One of the few truly cynical tunes they put out. Must have been the '80s!
Just as Weather Report Suite was or is something of a weather report for the spirit of the early 70s as they evolved from the 60s, so is Throwing Stones a synopsis of the all-inclusive scene as it evolved into the 80s and beyond. For the most part during the 70s we let the Grateful Dead come to us and they played in smaller venues like the old Boutwell Auditorium in Birmingham or the Fox Theater in Atlanta, and you were surrounded by a lot of people that you knew or were familiar from other concerts.

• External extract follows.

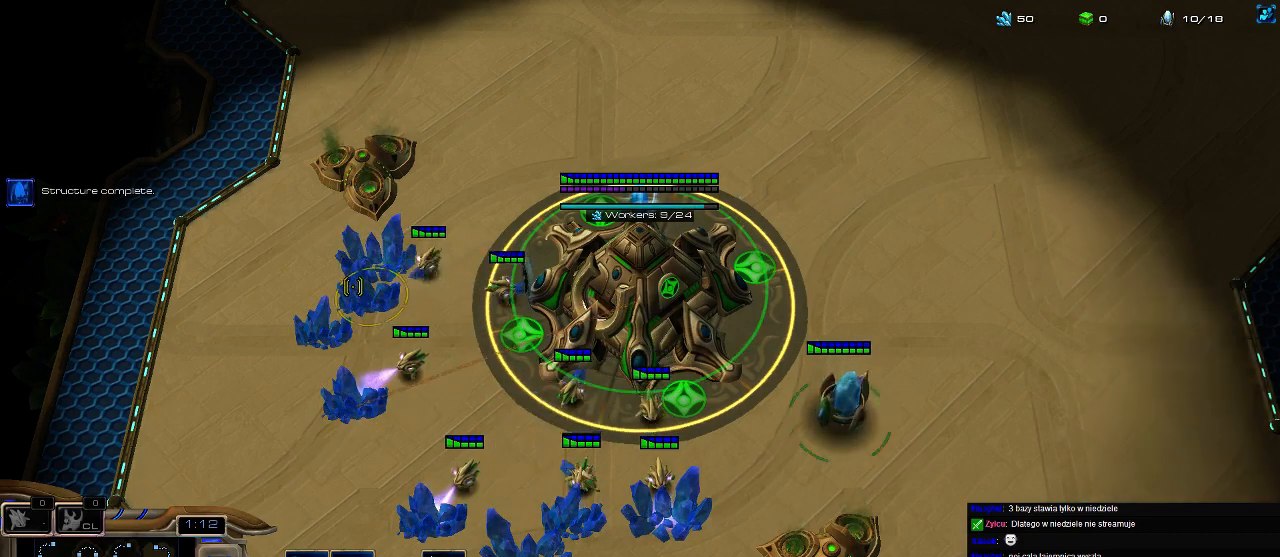
{"keys": [], "events": [[33, "5", "up"], [333, "c", "down"], [466, "c", "up"]]}
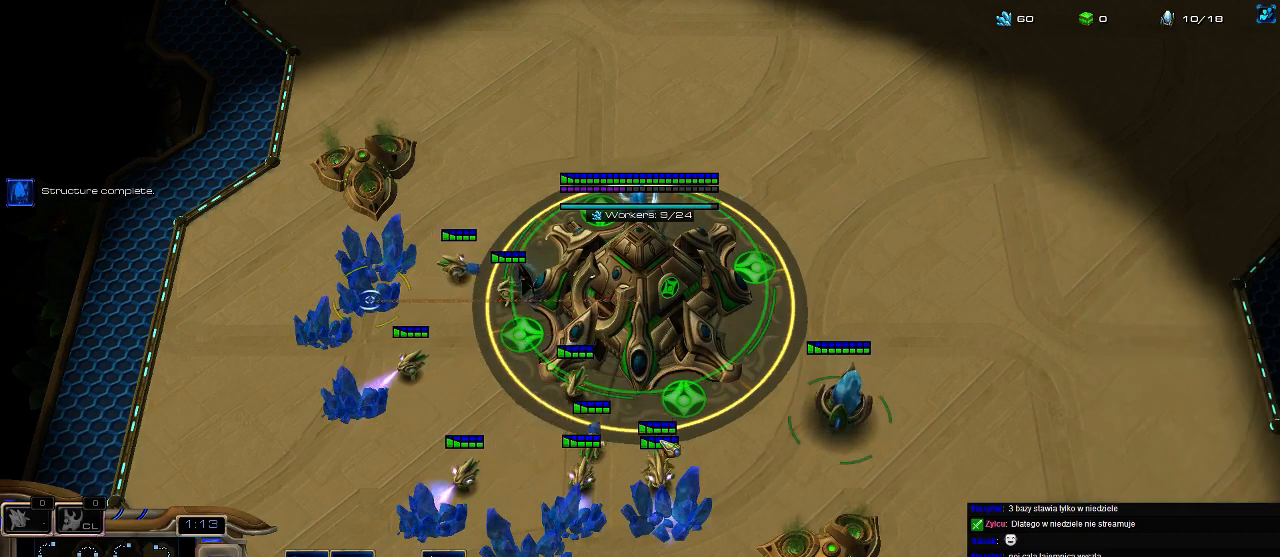
{"keys": [], "events": [[66, "2", "down"], [133, "2", "up"], [133, "5", "down"], [200, "2", "down"], [200, "5", "up"], [266, "5", "down"], [300, "2", "up"], [366, "5", "up"]]}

And it was cooler on the band too, because they would recognize you from show to show if you took the time to smile and wave...and maybe throw a few joints on the stage for the band and road crew: our version of throwing stones, though my favorite time for that was always Playing in the Band: "...let him caste a stone at me (zing!) for playin' in the band..." Things changed a bit later on. The music was always there, but the scene definitely changed when the larger venues replaced the smaller and traveling caravans replaced the hometown crowds. You could still smile and wave all you wanted, but the larger stages and separation between band and crowd often defeated the aerodynamic capabilities of a rolled joint. But even with thoughts of "ashes to ashes all fall down" always a possibility on the playlist and otherwise, they still somehow managed to drag the old bus kicking and screaming into the 90s, where they arrived with songs like Rain, The Last Time, It's All Over Now (a personal favorite) and Baba O'Riley in tow: "...it's only teenage wasteland...". Not bad for a psychedelic garage band though, and I sure can't fault anyone who did manage to follow them all over Creation.